The programme engaged over 500 workers across the central North Island and Gisborne/Tairāwhiti regions, and an independent evaluation cited in the ACC–WorkSafe Harm Reduction Action Plan 2022 found that the Toroawhi became trusted advisers in their regions, supporting a measurable shift in mindsets so that workers felt more confident speaking up on health and safety issues, particularly around wellbeing.

It demonstrated that a worker-centric model is adaptive to the needs of the workforce rather than a rigid application of health and safety systems. It also showed the importance of being Tiriti aligned by engaging with hapū and iwi, developing a kaupapa Māori approach to worker engagement, and ensuring visible Māori leadership within the sector.

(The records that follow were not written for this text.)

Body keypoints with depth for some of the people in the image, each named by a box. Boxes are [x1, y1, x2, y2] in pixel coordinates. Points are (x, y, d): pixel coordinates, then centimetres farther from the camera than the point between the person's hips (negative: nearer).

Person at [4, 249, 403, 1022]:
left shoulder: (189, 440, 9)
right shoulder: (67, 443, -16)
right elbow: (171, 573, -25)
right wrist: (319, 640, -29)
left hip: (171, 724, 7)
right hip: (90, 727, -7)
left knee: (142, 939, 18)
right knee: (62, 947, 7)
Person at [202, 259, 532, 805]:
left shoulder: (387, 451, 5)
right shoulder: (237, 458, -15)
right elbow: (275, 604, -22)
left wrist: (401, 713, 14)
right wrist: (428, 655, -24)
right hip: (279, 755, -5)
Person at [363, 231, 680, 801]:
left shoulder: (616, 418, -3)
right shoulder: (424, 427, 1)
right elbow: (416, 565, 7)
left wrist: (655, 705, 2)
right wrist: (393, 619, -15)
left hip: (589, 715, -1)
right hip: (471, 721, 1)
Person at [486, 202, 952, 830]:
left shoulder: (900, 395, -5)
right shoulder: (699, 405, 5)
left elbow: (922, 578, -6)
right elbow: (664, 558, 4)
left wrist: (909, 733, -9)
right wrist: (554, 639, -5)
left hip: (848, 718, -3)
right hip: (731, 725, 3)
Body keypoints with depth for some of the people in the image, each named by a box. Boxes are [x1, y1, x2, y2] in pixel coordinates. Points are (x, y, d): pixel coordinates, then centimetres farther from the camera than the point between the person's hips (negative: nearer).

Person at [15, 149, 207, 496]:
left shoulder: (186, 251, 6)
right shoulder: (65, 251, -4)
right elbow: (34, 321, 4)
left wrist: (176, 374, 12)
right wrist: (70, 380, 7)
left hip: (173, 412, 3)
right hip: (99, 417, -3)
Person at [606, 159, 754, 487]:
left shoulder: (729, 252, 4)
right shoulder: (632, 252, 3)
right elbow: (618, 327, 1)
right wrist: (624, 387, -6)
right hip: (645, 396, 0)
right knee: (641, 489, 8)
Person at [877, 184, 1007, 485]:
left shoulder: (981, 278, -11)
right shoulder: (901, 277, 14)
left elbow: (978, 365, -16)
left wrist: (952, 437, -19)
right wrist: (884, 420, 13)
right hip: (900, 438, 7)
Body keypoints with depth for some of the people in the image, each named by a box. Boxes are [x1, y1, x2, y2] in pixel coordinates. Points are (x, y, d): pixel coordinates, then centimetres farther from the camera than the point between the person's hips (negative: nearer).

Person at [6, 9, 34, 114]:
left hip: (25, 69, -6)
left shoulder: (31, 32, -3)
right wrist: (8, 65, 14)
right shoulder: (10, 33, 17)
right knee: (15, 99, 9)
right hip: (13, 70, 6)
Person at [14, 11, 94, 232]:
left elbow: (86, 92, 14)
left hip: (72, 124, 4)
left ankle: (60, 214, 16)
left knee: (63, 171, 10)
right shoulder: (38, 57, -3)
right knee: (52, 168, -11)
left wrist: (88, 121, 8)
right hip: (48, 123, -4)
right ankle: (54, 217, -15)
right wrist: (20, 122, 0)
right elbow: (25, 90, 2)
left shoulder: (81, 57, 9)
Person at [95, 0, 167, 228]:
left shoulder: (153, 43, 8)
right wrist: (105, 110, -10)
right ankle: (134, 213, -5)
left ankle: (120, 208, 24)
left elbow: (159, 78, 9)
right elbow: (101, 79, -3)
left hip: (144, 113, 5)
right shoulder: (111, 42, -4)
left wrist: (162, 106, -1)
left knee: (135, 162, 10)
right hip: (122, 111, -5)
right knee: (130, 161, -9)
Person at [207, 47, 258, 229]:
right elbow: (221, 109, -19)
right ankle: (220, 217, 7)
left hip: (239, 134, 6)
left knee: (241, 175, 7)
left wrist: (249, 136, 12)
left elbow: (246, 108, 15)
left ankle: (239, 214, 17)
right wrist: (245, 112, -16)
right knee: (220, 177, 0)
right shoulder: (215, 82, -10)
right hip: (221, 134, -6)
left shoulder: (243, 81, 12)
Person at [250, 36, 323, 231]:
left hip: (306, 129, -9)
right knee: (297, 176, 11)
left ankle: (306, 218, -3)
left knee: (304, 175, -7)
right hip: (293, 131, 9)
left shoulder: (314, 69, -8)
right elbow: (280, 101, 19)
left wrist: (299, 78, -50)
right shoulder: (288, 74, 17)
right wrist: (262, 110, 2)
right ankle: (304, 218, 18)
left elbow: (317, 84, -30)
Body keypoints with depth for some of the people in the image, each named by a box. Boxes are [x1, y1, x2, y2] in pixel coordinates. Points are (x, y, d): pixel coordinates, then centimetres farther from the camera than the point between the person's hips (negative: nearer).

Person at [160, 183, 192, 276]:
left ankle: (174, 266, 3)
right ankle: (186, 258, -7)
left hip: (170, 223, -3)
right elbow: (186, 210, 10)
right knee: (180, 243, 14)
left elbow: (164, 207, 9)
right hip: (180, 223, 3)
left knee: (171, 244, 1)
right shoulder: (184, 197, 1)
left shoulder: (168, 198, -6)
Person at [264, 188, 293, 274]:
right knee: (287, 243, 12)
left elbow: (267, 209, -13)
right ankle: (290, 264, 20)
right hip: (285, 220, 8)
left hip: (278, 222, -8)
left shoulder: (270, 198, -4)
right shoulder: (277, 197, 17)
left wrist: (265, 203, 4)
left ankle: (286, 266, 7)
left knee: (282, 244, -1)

Overall, this pilot showed the importance of models that engage workers at the site level. Critical lessons from the pilot are the need for roving representatives to have independence from the regulator (WorkSafe New Zealand), and that accessing remote and moving workplaces needs to be bolstered, especially where businesses are unwilling to engage in a voluntary system. Our proposal addresses these issues by being based in unions, and entrenching rights, functions, and powers in legislation.

REIMAGINING AOTEAROA TOGETHER RECOMMENDATION

Amend the Health and Safety at Work Act 2015 to create a new statutory category of the Roving Health and Safety Representative, nominated by registered unions, with full HSR powers and union representative rights of access across a defined sector or geographic area. Establish a co-funded government–union programme, modelled on the Swedish Regional Safety Representative system, to deploy roving reps into New Zealand’s highest-harm, lowest-representation sectors.